<<<<

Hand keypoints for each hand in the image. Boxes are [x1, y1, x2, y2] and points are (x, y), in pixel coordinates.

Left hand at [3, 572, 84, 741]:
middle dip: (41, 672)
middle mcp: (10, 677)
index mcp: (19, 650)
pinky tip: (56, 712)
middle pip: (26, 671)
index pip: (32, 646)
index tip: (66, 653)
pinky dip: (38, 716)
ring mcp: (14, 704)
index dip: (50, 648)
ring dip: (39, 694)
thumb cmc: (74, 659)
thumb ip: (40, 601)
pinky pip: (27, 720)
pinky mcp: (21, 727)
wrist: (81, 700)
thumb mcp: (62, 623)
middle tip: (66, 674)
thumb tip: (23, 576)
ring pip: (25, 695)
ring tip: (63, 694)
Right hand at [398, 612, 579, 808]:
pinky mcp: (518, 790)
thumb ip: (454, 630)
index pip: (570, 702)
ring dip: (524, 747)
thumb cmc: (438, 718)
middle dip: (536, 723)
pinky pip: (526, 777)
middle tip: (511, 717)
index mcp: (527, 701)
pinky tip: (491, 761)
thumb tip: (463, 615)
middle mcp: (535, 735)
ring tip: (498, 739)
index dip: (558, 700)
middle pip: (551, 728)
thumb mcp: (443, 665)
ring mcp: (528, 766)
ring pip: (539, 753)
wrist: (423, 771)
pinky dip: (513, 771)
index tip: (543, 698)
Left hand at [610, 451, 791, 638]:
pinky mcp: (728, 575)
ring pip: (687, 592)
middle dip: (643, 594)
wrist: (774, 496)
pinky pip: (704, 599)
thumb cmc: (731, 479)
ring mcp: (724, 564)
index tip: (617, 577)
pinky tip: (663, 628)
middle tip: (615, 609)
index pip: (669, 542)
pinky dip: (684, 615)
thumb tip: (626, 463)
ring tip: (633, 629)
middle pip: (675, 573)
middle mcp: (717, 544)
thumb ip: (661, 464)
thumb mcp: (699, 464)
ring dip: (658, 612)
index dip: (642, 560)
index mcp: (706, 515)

>>>>
<<<<

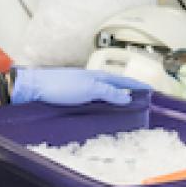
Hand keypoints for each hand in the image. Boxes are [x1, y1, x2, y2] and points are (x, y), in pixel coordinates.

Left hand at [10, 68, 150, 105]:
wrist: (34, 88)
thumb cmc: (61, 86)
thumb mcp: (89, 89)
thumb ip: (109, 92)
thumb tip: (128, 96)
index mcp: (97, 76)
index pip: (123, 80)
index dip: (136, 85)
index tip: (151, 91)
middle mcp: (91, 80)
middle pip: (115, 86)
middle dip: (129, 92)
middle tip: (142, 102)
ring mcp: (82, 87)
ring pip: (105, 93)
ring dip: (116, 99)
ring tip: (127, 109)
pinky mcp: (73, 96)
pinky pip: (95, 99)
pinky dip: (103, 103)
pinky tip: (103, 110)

>>>>
<<<<

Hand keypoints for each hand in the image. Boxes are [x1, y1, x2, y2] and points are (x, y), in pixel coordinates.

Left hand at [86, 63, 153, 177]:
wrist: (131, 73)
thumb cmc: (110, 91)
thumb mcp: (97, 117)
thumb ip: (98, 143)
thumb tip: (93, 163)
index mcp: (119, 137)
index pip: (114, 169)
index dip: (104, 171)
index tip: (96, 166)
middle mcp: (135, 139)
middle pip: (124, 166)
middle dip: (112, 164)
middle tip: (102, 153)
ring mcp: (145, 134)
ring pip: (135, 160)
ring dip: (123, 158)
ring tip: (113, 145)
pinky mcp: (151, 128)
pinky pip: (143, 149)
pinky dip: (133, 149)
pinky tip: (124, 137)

>>>>

* Exercise description
In the material above, locate the line containing "pinky pip: (27, 720)" and the line containing "index mcp: (706, 515)". Transcribe exactly those two lines and every line between them, and nothing more.

* Solution to the problem
pinky pip: (27, 720)
pinky mcp: (21, 727)
wrist: (81, 700)
thumb mcp: (62, 623)
middle tip: (66, 674)
thumb tip: (23, 576)
ring pip: (25, 695)
ring tip: (63, 694)
Right hand at [398, 612, 579, 808]:
pinky mcp: (518, 790)
thumb ip: (454, 630)
index pip: (570, 702)
ring dip: (524, 747)
thumb cmc: (438, 718)
middle dip: (536, 723)
pinky pip: (526, 777)
middle tip: (511, 717)
index mcp: (527, 701)
pinky tip: (491, 761)
thumb tip: (463, 615)
middle mcp: (535, 735)
ring tip: (498, 739)
index dip: (558, 700)
middle pip: (551, 728)
thumb mcp: (443, 665)
ring mcp: (528, 766)
ring pip: (539, 753)
wrist: (423, 771)
pinky dip: (513, 771)
index tip: (543, 698)
Left hand at [610, 451, 791, 638]:
pinky mcp: (728, 575)
ring pip: (687, 592)
middle dip: (643, 594)
wrist: (774, 496)
pinky pip: (704, 599)
thumb cmc: (731, 479)
ring mcp: (724, 564)
index tip: (617, 577)
pinky tip: (663, 628)
middle tip: (615, 609)
index pip: (669, 542)
pinky dip: (684, 615)
thumb tip: (626, 463)
ring tip: (633, 629)
middle pip: (675, 573)
middle mcp: (717, 544)
thumb ip: (661, 464)
thumb mcp: (699, 464)
ring dip: (658, 612)
index dip: (642, 560)
index mcp: (706, 515)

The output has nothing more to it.